• [Exercise details]: For each entry that follows, produce an exact copy.

• [Stored data entries]:
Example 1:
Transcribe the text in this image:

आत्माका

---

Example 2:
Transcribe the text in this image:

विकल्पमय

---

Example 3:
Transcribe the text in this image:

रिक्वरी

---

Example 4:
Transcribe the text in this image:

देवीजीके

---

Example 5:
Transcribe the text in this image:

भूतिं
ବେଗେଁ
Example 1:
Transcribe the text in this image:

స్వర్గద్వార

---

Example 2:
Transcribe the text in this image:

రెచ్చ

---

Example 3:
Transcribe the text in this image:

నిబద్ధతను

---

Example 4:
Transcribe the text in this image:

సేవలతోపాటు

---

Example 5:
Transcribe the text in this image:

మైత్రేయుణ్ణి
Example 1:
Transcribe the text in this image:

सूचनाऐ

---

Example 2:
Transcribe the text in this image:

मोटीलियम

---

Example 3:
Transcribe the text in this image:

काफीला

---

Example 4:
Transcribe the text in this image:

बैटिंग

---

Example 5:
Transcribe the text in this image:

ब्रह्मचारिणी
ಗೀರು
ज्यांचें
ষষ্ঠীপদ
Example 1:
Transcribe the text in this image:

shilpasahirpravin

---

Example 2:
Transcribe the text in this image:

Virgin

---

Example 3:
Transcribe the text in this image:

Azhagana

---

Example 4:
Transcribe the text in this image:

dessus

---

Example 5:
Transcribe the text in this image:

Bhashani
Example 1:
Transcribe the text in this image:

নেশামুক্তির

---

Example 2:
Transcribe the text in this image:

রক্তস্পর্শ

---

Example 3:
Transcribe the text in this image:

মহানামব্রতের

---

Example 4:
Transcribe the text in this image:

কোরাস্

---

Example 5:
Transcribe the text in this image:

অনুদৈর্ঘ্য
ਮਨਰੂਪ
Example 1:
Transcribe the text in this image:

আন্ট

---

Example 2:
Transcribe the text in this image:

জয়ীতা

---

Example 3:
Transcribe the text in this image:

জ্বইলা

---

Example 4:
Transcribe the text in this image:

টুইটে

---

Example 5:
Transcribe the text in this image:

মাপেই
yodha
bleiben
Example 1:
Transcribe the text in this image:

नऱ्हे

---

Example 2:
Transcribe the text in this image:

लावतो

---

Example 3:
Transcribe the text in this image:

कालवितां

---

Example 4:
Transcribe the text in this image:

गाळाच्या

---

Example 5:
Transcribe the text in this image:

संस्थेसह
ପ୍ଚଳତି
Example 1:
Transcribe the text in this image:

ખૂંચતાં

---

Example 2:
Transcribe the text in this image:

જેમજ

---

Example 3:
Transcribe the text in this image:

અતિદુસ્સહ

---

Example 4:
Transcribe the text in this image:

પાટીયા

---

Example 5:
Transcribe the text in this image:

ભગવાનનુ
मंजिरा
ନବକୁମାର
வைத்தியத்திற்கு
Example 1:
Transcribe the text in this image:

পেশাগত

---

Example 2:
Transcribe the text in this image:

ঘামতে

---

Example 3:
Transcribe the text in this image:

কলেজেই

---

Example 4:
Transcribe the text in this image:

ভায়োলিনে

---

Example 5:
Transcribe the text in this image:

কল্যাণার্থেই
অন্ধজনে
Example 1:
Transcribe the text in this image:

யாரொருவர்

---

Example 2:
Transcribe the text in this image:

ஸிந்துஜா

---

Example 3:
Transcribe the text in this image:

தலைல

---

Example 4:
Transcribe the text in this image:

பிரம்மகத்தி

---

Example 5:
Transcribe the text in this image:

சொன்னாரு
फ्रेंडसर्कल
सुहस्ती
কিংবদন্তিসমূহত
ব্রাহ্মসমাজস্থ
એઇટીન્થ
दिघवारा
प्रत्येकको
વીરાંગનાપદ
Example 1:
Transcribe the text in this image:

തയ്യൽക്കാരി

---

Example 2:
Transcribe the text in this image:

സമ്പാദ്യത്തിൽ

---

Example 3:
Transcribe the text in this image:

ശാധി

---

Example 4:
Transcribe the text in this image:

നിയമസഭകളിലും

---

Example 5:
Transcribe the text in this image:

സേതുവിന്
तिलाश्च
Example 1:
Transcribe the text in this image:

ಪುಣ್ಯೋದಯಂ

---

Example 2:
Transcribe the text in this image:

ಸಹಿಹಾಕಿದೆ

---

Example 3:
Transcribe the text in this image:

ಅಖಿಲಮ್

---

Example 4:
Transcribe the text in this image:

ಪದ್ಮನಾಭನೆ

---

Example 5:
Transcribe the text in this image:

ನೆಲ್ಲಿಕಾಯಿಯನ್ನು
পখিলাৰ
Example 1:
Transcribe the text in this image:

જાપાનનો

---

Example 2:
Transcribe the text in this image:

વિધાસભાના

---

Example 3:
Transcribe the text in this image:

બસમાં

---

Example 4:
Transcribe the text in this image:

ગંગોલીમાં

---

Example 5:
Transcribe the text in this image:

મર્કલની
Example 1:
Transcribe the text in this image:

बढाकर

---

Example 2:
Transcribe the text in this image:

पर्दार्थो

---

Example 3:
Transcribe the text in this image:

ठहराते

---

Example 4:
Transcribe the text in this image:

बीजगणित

• [Output for this exercise]:
Example 1:
Transcribe the text in this image:

आत्माका

---

Example 2:
Transcribe the text in this image:

विकल्पमय

---

Example 3:
Transcribe the text in this image:

रिक्वरी

---

Example 4:
Transcribe the text in this image:

देवीजीके

---

Example 5:
Transcribe the text in this image:

भूतिं
ବେଗେଁ
Example 1:
Transcribe the text in this image:

స్వర్గద్వార

---

Example 2:
Transcribe the text in this image:

రెచ్చ

---

Example 3:
Transcribe the text in this image:

నిబద్ధతను

---

Example 4:
Transcribe the text in this image:

సేవలతోపాటు

---

Example 5:
Transcribe the text in this image:

మైత్రేయుణ్ణి
Example 1:
Transcribe the text in this image:

सूचनाऐ

---

Example 2:
Transcribe the text in this image:

मोटीलियम

---

Example 3:
Transcribe the text in this image:

काफीला

---

Example 4:
Transcribe the text in this image:

बैटिंग

---

Example 5:
Transcribe the text in this image:

ब्रह्मचारिणी
ಗೀರು
ज्यांचें
ষষ্ঠীপদ
Example 1:
Transcribe the text in this image:

shilpasahirpravin

---

Example 2:
Transcribe the text in this image:

Virgin

---

Example 3:
Transcribe the text in this image:

Azhagana

---

Example 4:
Transcribe the text in this image:

dessus

---

Example 5:
Transcribe the text in this image:

Bhashani
Example 1:
Transcribe the text in this image:

নেশামুক্তির

---

Example 2:
Transcribe the text in this image:

রক্তস্পর্শ

---

Example 3:
Transcribe the text in this image:

মহানামব্রতের

---

Example 4:
Transcribe the text in this image:

কোরাস্

---

Example 5:
Transcribe the text in this image:

অনুদৈর্ঘ্য
ਮਨਰੂਪ
Example 1:
Transcribe the text in this image:

আন্ট

---

Example 2:
Transcribe the text in this image:

জয়ীতা

---

Example 3:
Transcribe the text in this image:

জ্বইলা

---

Example 4:
Transcribe the text in this image:

টুইটে

---

Example 5:
Transcribe the text in this image:

মাপেই
yodha
bleiben
Example 1:
Transcribe the text in this image:

नऱ्हे

---

Example 2:
Transcribe the text in this image:

लावतो

---

Example 3:
Transcribe the text in this image:

कालवितां

---

Example 4:
Transcribe the text in this image:

गाळाच्या

---

Example 5:
Transcribe the text in this image:

संस्थेसह
ପ୍ଚଳତି
Example 1:
Transcribe the text in this image:

ખૂંચતાં

---

Example 2:
Transcribe the text in this image:

જેમજ

---

Example 3:
Transcribe the text in this image:

અતિદુસ્સહ

---

Example 4:
Transcribe the text in this image:

પાટીયા

---

Example 5:
Transcribe the text in this image:

ભગવાનનુ
मंजिरा
ନବକୁମାର
வைத்தியத்திற்கு
Example 1:
Transcribe the text in this image:

পেশাগত

---

Example 2:
Transcribe the text in this image:

ঘামতে

---

Example 3:
Transcribe the text in this image:

কলেজেই

---

Example 4:
Transcribe the text in this image:

ভায়োলিনে

---

Example 5:
Transcribe the text in this image:

কল্যাণার্থেই
অন্ধজনে
Example 1:
Transcribe the text in this image:

யாரொருவர்

---

Example 2:
Transcribe the text in this image:

ஸிந்துஜா

---

Example 3:
Transcribe the text in this image:

தலைல

---

Example 4:
Transcribe the text in this image:

பிரம்மகத்தி

---

Example 5:
Transcribe the text in this image:

சொன்னாரு
फ्रेंडसर्कल
सुहस्ती
কিংবদন্তিসমূহত
ব্রাহ্মসমাজস্থ
એઇટીન્થ
दिघवारा
प्रत्येकको
વીરાંગનાપદ
Example 1:
Transcribe the text in this image:

തയ്യൽക്കാരി

---

Example 2:
Transcribe the text in this image:

സമ്പാദ്യത്തിൽ

---

Example 3:
Transcribe the text in this image:

ശാധി

---

Example 4:
Transcribe the text in this image:

നിയമസഭകളിലും

---

Example 5:
Transcribe the text in this image:

സേതുവിന്
तिलाश्च
Example 1:
Transcribe the text in this image:

ಪುಣ್ಯೋದಯಂ

---

Example 2:
Transcribe the text in this image:

ಸಹಿಹಾಕಿದೆ

---

Example 3:
Transcribe the text in this image:

ಅಖಿಲಮ್

---

Example 4:
Transcribe the text in this image:

ಪದ್ಮನಾಭನೆ

---

Example 5:
Transcribe the text in this image:

ನೆಲ್ಲಿಕಾಯಿಯನ್ನು
পখিলাৰ
Example 1:
Transcribe the text in this image:

જાપાનનો

---

Example 2:
Transcribe the text in this image:

વિધાસભાના

---

Example 3:
Transcribe the text in this image:

બસમાં

---

Example 4:
Transcribe the text in this image:

ગંગોલીમાં

---

Example 5:
Transcribe the text in this image:

મર્કલની
Example 1:
Transcribe the text in this image:

बढाकर

---

Example 2:
Transcribe the text in this image:

पर्दार्थो

---

Example 3:
Transcribe the text in this image:

ठहराते

---

Example 4:
Transcribe the text in this image:

बीजगणित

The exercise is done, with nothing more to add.